# Task instructions
Find how many lines of the following entries contain "height". Reply with the number alone.

# Dataset extract
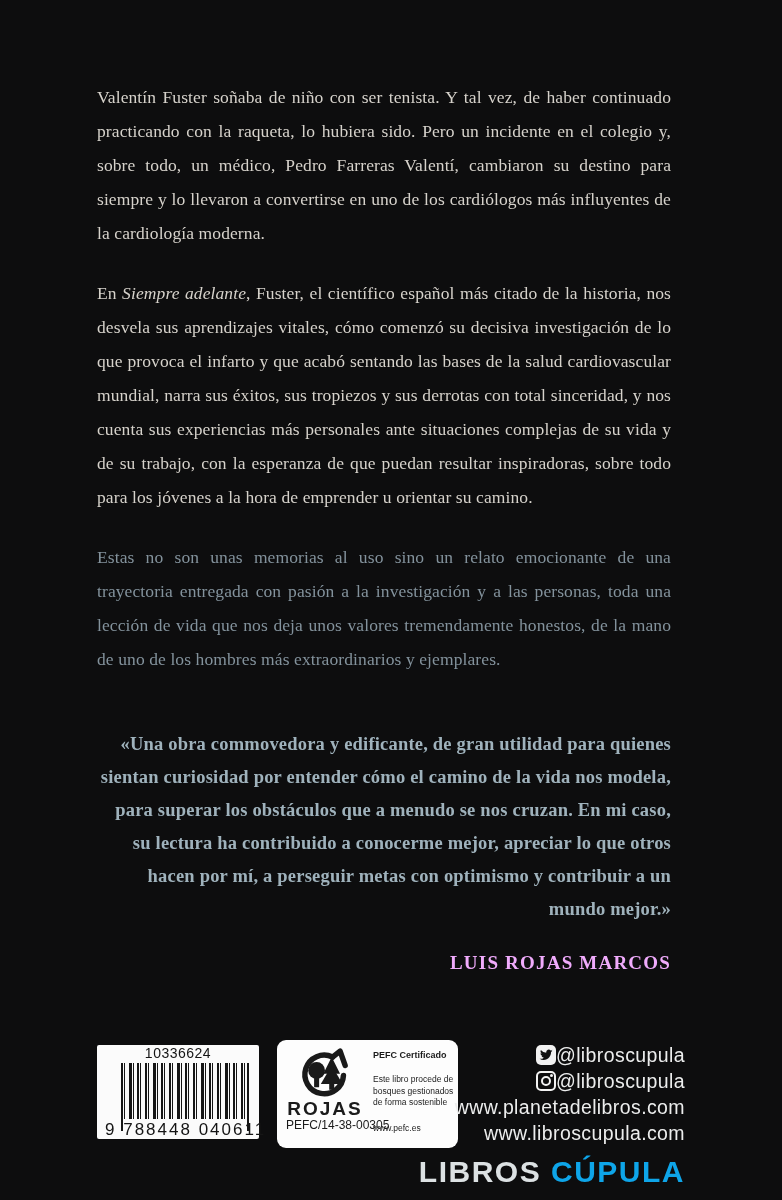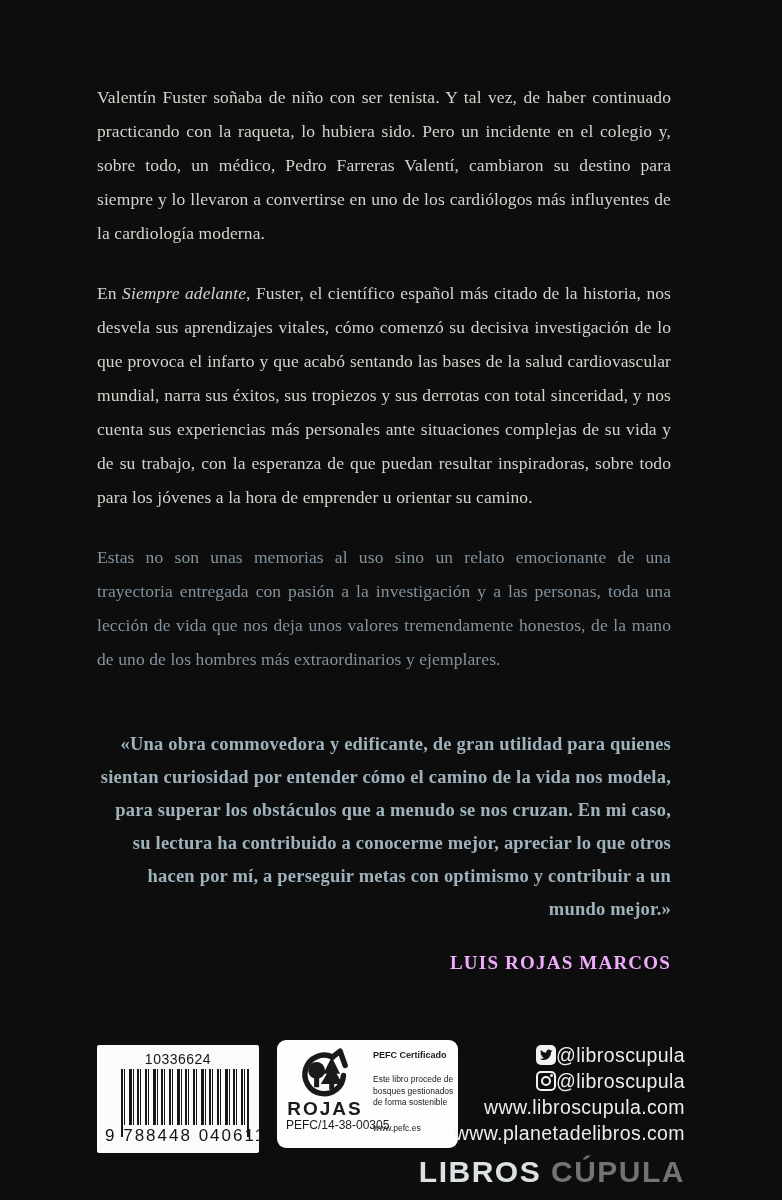--- a/index.html
+++ b/index.html
@@ -38,26 +38,26 @@
     margin-top: 14px;
     color: #f0abfc;
     font-weight: bold;
     font-size: 19px;
     letter-spacing: 1.2px;
     text-align: right;
   }
   
   .barcode-box {
     position: absolute; left: 97px; top: 1045px;
-    width: 162px; height: 108px;
+    width: 162px; height: 94px;
     background: #fbfbfb; border-radius: 2px;
     font-family: "Liberation Sans", sans-serif;
     color: #151515;
     box-sizing: border-box;
-    padding-top: 6px;
+    padding-top: 0;
   }
   .bc-top { text-align: center; font-size: 14px; letter-spacing: .5px; line-height: 16px; }
   .bc-bars {
     height: 56px; margin: 2px 10px 0 24px;
     position: relative;
     background: repeating-linear-gradient(90deg,
       #161616 0 2px, transparent 2px 3px,
       #161616 3px 4px, transparent 4px 8px,
       #161616 8px 11px, transparent 11px 12px,
       #161616 12px 13px, transparent 13px 16px,
@@ -178,24 +178,24 @@
             <path fill="#101010" d="M23.4 4.8c-.8.36-1.66.6-2.56.72a4.5 4.5 0 0 0 1.97-2.48c-.87.52-1.83.9-2.85 1.1A4.48 4.48 0 0 0 12.3 7.2c0 .35.04.7.11 1.03A12.72 12.72 0 0 1 3.17 3.5a4.48 4.48 0 0 0 1.39 5.98 4.44 4.44 0 0 1-2.03-.56v.06c0 2.17 1.54 3.98 3.59 4.4-.66.18-1.36.2-2.03.07a4.49 4.49 0 0 0 4.19 3.11A9 9 0 0 1 1 18.42a12.68 12.68 0 0 0 6.87 2.01c8.24 0 12.75-6.83 12.75-12.75l-.01-.58a9.1 9.1 0 0 0 2.23-2.32z"></path>
           </svg>
       </span>
       <span>@libroscupula</span>
     </div>
     <div class="social-row">
       <span class="ig-icon"></span>
       <span>@libroscupula</span>
     </div>
     <div class="social-row">
+      <span>www.planetadelibros.com</span>
+    </div>
+    <div class="social-row">
       <span>www.libroscupula.com</span>
-    </div>
-    <div class="social-row">
-      <span>www.planetadelibros.com</span>
     </div>
     <div class="publisher-logo">
       <span>LIBROS</span>
-      <span style="color: #737373;">CÚPULA</span>
+      <span style="color: #0ea5e9;">CÚPULA</span>
     </div>
   </div>
 
 </main>
 
 </body></html>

# Response area
4